Pull out every line below that holds the word "dgmjs".

▶ **Saved entries**:
——————

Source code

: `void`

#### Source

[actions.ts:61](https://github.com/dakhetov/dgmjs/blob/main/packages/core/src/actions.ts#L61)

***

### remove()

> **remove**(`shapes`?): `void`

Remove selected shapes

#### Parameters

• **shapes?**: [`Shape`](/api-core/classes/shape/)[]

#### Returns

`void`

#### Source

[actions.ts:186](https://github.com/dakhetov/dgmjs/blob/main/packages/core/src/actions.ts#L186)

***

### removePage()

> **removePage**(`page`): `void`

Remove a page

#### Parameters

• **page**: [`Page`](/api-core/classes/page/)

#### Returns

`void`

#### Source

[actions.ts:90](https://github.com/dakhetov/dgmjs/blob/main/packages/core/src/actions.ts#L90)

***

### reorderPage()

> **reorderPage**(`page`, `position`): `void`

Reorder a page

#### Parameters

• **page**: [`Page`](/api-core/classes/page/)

——————

▶ **TASK RESPONSE**:
[actions.ts:61](https://github.com/dakhetov/dgmjs/blob/main/packages/core/src/actions.ts#L61)
[actions.ts:186](https://github.com/dakhetov/dgmjs/blob/main/packages/core/src/actions.ts#L186)
[actions.ts:90](https://github.com/dakhetov/dgmjs/blob/main/packages/core/src/actions.ts#L90)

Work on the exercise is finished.